Principle:Run llama Llama index Ingestion Pipeline Construction
| Knowledge Sources | |
|---|---|
| Domains | Data_Ingestion, RAG, Pipeline_Architecture |
| Last Updated | 2026-02-11 00:00 GMT |
Overview
Ingestion pipeline construction is the process of composing a sequence of transformation steps (splitting, embedding, metadata extraction) into a reusable, configurable pipeline for document processing.
Description
The pipeline pattern in LlamaIndex allows developers to declaratively define a chain of transformations that documents pass through during ingestion. Rather than manually orchestrating each step, the pipeline manages:
- Transformation sequencing: Each transformation receives the output nodes of the previous step
- Caching: Intermediate results are cached to avoid recomputing transformations on unchanged data
- Deduplication: An optional docstore tracks which documents have already been processed
- Vector store integration: Processed nodes can be automatically inserted into a vector store
This design separates the what (which transformations to apply) from the how (execution order, caching, deduplication), making pipelines easier to configure and maintain.
Usage
Construct an IngestionPipeline by providing a list of transformations (node parsers, embedding models, metadata extractors) and optionally a vector_store, docstore, and cache.
Theoretical Basis
Pipeline Composition
The pipeline follows the chain of responsibility pattern. Each transformation implements the TransformComponent interface with a __call__ method that accepts and returns a list of nodes:
# Conceptual pipeline flow
# Input: [Document_1, Document_2, ...]
# -> Transformation_1 (e.g., SentenceSplitter)

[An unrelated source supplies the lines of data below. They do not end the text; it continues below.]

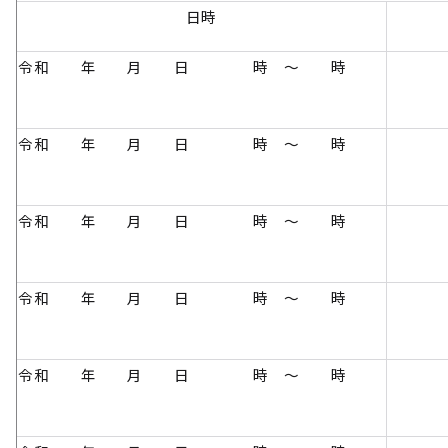
日時
令和 年 月 日 時 ～ 時
令和 年 月 日 時 ～ 時
令和 年 月 日 時 ～ 時
令和 年 月 日 時 ～ 時
令和 年 月 日 時 ～ 時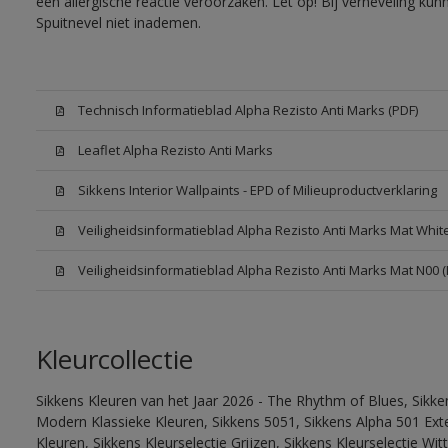
een allergische reactie veroorzaken. Let op! Bij verneveling ku
Spuitnevel niet inademen.
Technisch Informatieblad Alpha Rezisto Anti Marks (PDF)
Leaflet Alpha Rezisto Anti Marks
Sikkens Interior Wallpaints - EPD of Milieuproductverklaring
Veiligheidsinformatieblad Alpha Rezisto Anti Marks Mat Whi
Veiligheidsinformatieblad Alpha Rezisto Anti Marks Mat N00 
Kleurcollectie
Sikkens Kleuren van het Jaar 2026 - The Rhythm of Blues, Sikke
Modern Klassieke Kleuren, Sikkens 5051, Sikkens Alpha 501 Exte
Kleuren, Sikkens Kleurselectie Grijzen, Sikkens Kleurselectie Wi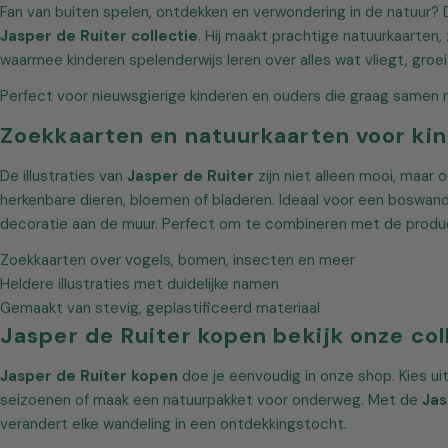
Fan van buiten spelen, ontdekken en verwondering in de natuur? 
r
Jasper de Ruiter collectie
. Hij maakt prachtige natuurkaarten
waarmee kinderen spelenderwijs leren over alles wat vliegt, groeit
z
Perfect voor nieuwsgierige kinderen en ouders die graag samen n
a
Zoekkaarten en natuurkaarten voor ki
m
De illustraties van
Jasper de Ruiter
zijn niet alleen mooi, maar o
e
herkenbare dieren, bloemen of bladeren. Ideaal voor een boswand
decoratie aan de muur. Perfect om te combineren met de prod
l
Zoekkaarten over vogels, bomen, insecten en meer
i
Heldere illustraties met duidelijke namen
Gemaakt van stevig, geplastificeerd materiaal
n
Jasper de Ruiter kopen bekijk onze col
g
Jasper de Ruiter kopen
doe je eenvoudig in onze shop. Kies ui
seizoenen of maak een natuurpakket voor onderweg. Met de
Jas
:
verandert elke wandeling in een ontdekkingstocht.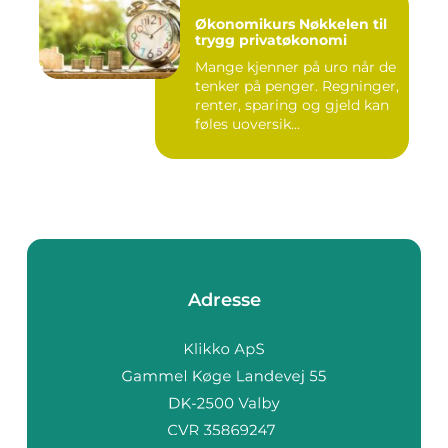
Økonomikurs Nøkkelen til
trygg privatøkonomi
Mange kjenner på uro når de
tenker på penger. Regninger,
renter, sparing og gjeld kan
føles uoversik...
Adresse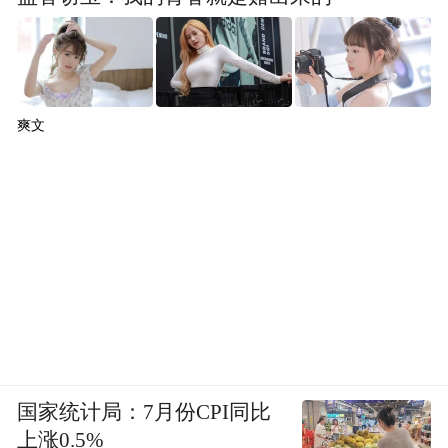
爽文
国家统计局：7月份CPI同比
上涨0.5%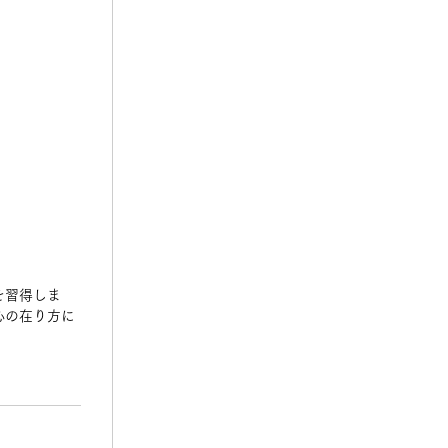
を習得しま
心の在り方に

# -> [Node_1a, Node_1b, Node_2a, ...]
# -> Transformation_2 (e.g., OpenAIEmbedding)
# -> [Node_1a_with_embedding, Node_1b_with_embedding, ...]
# -> Vector Store (automatic insertion)
Configuration Components
A fully configured pipeline combines several components:
- transformations: Ordered list of TransformComponent instances (required). Common transformations include SentenceSplitter, TitleExtractor, and embedding models.
- vector_store: Optional BasePydanticVectorStore for automatic node insertion after all transformations complete.
- docstore: Optional BaseDocumentStore for deduplication tracking.
- cache: Optional IngestionCache for caching intermediate transformation results.
- docstore_strategy: Controls deduplication behavior when a docstore is present (default: UPSERTS).